Koff explains that both therapeutic options offer strong overall response rates (ORRs) and durable remissions; however, BTK inhibitors and venetoclax have present adverse effect (AEs) profiles and treatment administration schedules, which are crucial factors in clinical decision-making.
Treatment with BTK inhibitors is typically indefinite, requiring patients to adhere to a daily oral regimen, she says. This continuous treatment approach is well-suited for patients who prefer the convenience of a daily pill to maintain long-term control of their CLL, Koff explains. However, continuous treatment with BTK inhibitors could result in cumulative AEs, including cardiovascular toxicity, bleeding risks, and potential development of resistance over time, which require careful monitoring and management by clinicians, Koff notes.

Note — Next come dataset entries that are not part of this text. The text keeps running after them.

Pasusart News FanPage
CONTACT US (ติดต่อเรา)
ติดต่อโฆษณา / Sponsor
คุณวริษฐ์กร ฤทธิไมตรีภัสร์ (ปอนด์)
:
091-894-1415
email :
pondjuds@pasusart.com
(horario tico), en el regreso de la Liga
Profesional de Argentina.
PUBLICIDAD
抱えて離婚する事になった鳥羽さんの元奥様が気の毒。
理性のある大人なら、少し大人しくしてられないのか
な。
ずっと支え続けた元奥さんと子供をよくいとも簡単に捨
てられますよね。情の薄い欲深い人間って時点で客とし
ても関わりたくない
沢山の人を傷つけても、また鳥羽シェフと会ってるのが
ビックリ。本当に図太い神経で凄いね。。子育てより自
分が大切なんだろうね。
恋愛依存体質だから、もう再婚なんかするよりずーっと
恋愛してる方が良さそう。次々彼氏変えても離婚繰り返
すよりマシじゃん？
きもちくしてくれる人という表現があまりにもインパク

Conversely, venetoclax-based regimens offer a time-limited therapy, which are typicallys completed within a 2-year period, Koff continues. This option can be appealing to patients who prefer a defined treatment duration. During the first 6 months of treatment, venetoclax-based regimens require a ramp-up period with close monitoring to mitigate the risk of AEs, Koff says. Some venetoclax-based regimens, such as venetoclax plus azacitidine, could require an agent to be given as an infusion, which necessitates hospital visits for patients, Koff adds.

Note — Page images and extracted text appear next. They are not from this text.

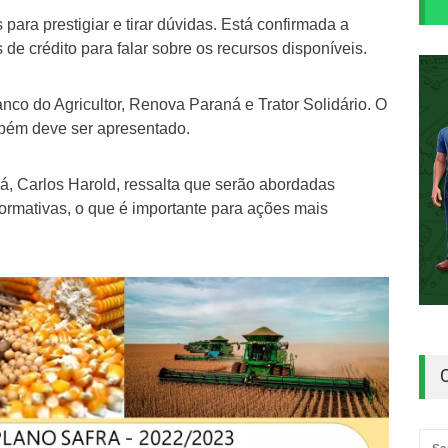
para prestigiar e tirar dúvidas. Está confirmada a
 de crédito para falar sobre os recursos disponíveis.
co do Agricultor, Renova Paraná e Trator Solidário. O
mbém deve ser apresentado.
, Carlos Harold, ressalta que serão abordadas
normativas, o que é importante para ações mais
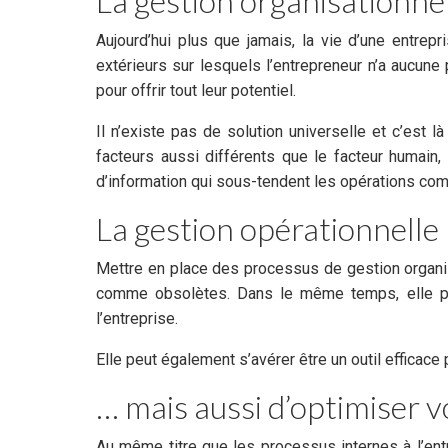
La gestion organisationne
Aujourd’hui plus que jamais, la vie d’une entr
extérieurs sur lesquels l’entrepreneur n’a aucun
pour offrir tout leur potentiel.
Il n’existe pas de solution universelle et c’est 
facteurs aussi différents que le facteur humain
d’information qui sous-tendent les opérations com
La gestion opérationnelle
Mettre en place des processus de gestion organi
comme obsolètes. Dans le même temps, elle perm
l’entreprise.
Elle peut également s’avérer être un outil efficace
… mais aussi d’optimiser 
Au même titre que les processus internes à l’entre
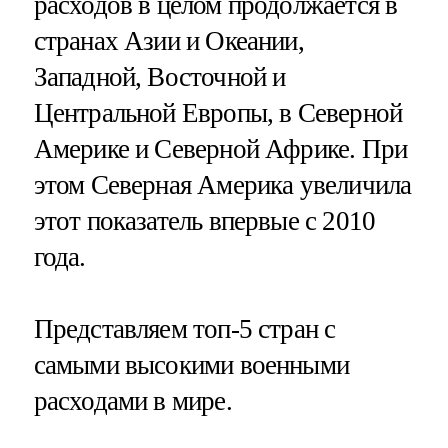
расходов в целом продолжается в
странах Азии и Океании,
Западной, Восточной и
Центральной Европы, в Северной
Америке и Северной Африке. При
этом Северная Америка увеличила
этот показатель впервые с 2010
года.
Представляем топ-5 стран с
самыми высокими военными
расходами в мире.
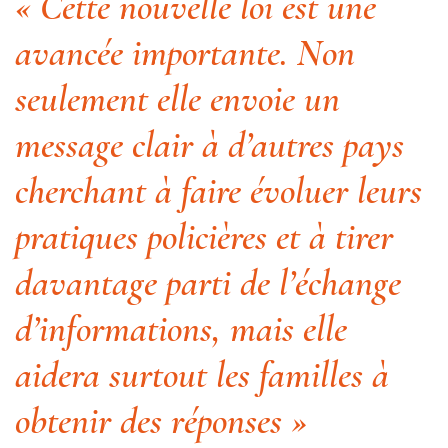
« Cette nouvelle loi est une
avancée importante. Non
seulement elle envoie un
message clair à d’autres pays
cherchant à faire évoluer leurs
pratiques policières et à tirer
davantage parti de l’échange
d’informations, mais elle
aidera surtout les familles à
obtenir des réponses »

Choosing between these regimens should be a joint decision between clinicians and patients, accounting for the patient’s treatment preferences, says Koff. Although some patients may prioritize the long-term control provided by BTK inhibitors despite the need for indefinite treatment, others may value the finite course of venetoclax despite the initial intensity of the regimen.
Ultimately, a thorough discussion with patients about these options allows for a more individualized treatment approach, optimizing outcomes and aligning with patients’ lifestyles and treatment goals, Koff concludes.